Families always want a figure, but the honest truth is that costs vary widely — by format (one-to-one versus group, in person versus online), class size, location and provider — and we’re not going to quote a number, because any single figure would mislead. More usefully: price is a poor guide to quality.
Why the headline cost misleads
It’s tempting to assume expensive means effective. It often doesn’t. A high fee can reflect brand, premises and overheads as much as teaching, and may buy a large, crowded class with little individual feedback. Equally, a thoughtfully designed program can deliver detailed feedback and realistic practice for considerably less. The dollar figure tells you almost nothing about whether your child will actually improve.
Ask about value instead
The better question isn’t how much? but what does my child get? Judge any option on:
- Quality of practice — is it realistic and format-matched to the on-screen test, or generic worksheets?
- Depth of feedback — does your child receive specific, written feedback that explains why and how to improve, especially on writing?
- Progress visibility — can you actually see improvement tracked over time?
- Class size and teaching — qualified teachers and small groups, or a packed room?
That’s the standard we set out in how to choose a selective tutor.

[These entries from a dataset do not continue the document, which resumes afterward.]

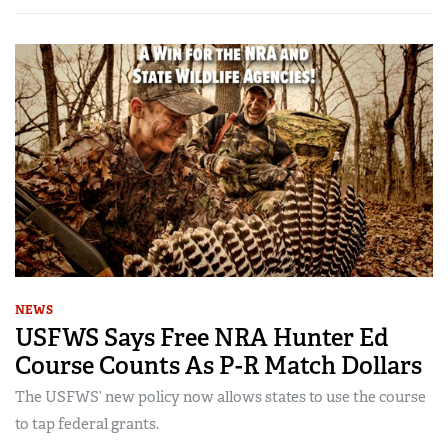
NEWS
USFWS Says Free NRA Hunter Ed
Course Counts As P-R Match Dollars
The USFWS’ new policy now allows states to use the course
to tap federal grants.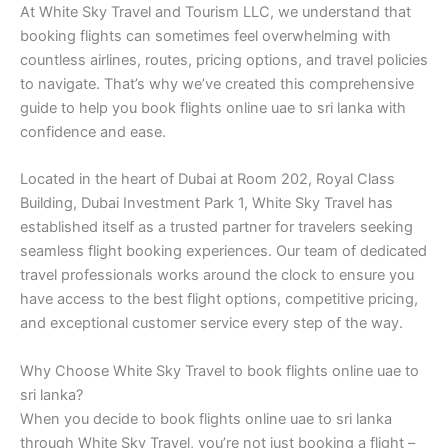
At White Sky Travel and Tourism LLC, we understand that
booking flights can sometimes feel overwhelming with
countless airlines, routes, pricing options, and travel policies
to navigate. That’s why we’ve created this comprehensive
guide to help you book flights online uae to sri lanka with
confidence and ease.
Located in the heart of Dubai at Room 202, Royal Class
Building, Dubai Investment Park 1, White Sky Travel has
established itself as a trusted partner for travelers seeking
seamless flight booking experiences. Our team of dedicated
travel professionals works around the clock to ensure you
have access to the best flight options, competitive pricing,
and exceptional customer service every step of the way.
Why Choose White Sky Travel to book flights online uae to
sri lanka?
When you decide to book flights online uae to sri lanka
through White Sky Travel, you’re not just booking a flight –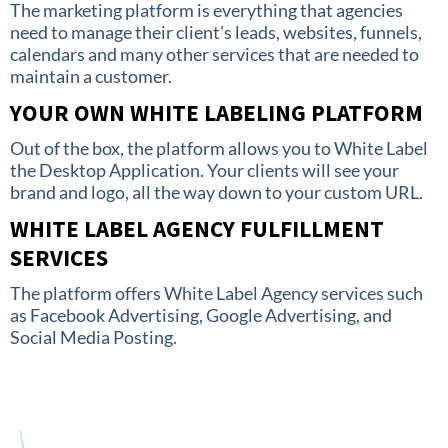
The marketing platform is everything that agencies
need to manage their client's leads, websites, funnels,
calendars and many other services that are needed to
maintain a customer.
YOUR OWN WHITE LABELING PLATFORM
Out of the box, the platform allows you to White Label
the Desktop Application. Your clients will see your
brand and logo, all the way down to your custom URL.
WHITE LABEL AGENCY FULFILLMENT
SERVICES
The platform offers White Label Agency services such
as Facebook Advertising, Google Advertising, and
Social Media Posting.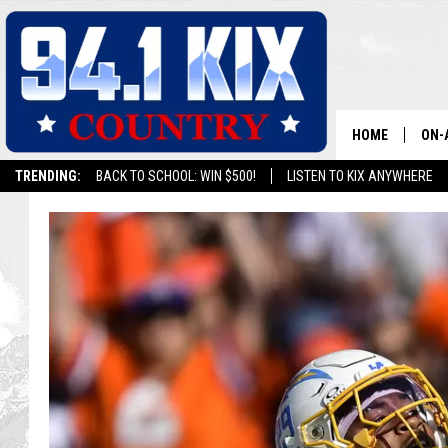
HOME
ON-
TRENDING:
BACK TO SCHOOL: WIN $500!
LISTEN TO KIX ANYWHERE
ALL
SH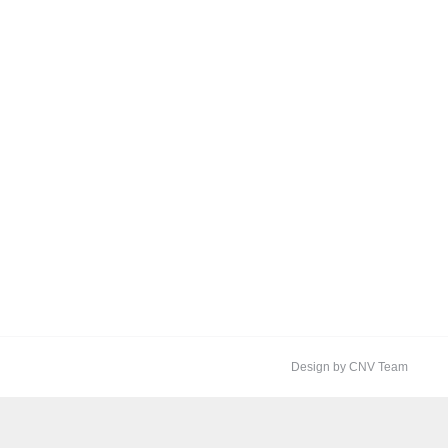
Design by CNV Team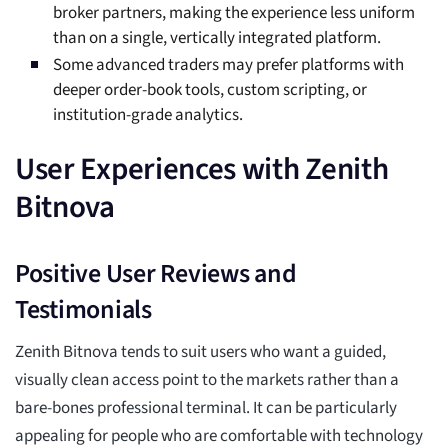
broker partners, making the experience less uniform
than on a single, vertically integrated platform.
Some advanced traders may prefer platforms with
deeper order-book tools, custom scripting, or
institution-grade analytics.
User Experiences with Zenith
Bitnova
Positive User Reviews and
Testimonials
Zenith Bitnova tends to suit users who want a guided,
visually clean access point to the markets rather than a
bare-bones professional terminal. It can be particularly
appealing for people who are comfortable with technology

Spend on substance, never on a brand name.
Start with what’s free
Before spending anything, use the resources that cost nothing:
- The free official Janison practice and PDF samples — the online practice matches the current format. See the free practice guide for the important nuance between them.
- Test Academy’s free account — realistic practice tests plus free access to LearningHub and Testy Coach, rehearsing the exact on-screen experience at no cost.
These give a genuinely strong base to build on — see getting in without tutoring.
The bottom line
Cost varies, and it isn’t the measure that matters. Try the free resources first, then pay only for demonstrable quality — realistic practice and real feedback. Whether something is worth it comes down to value, not price, as we discuss in is selective tutoring worth it.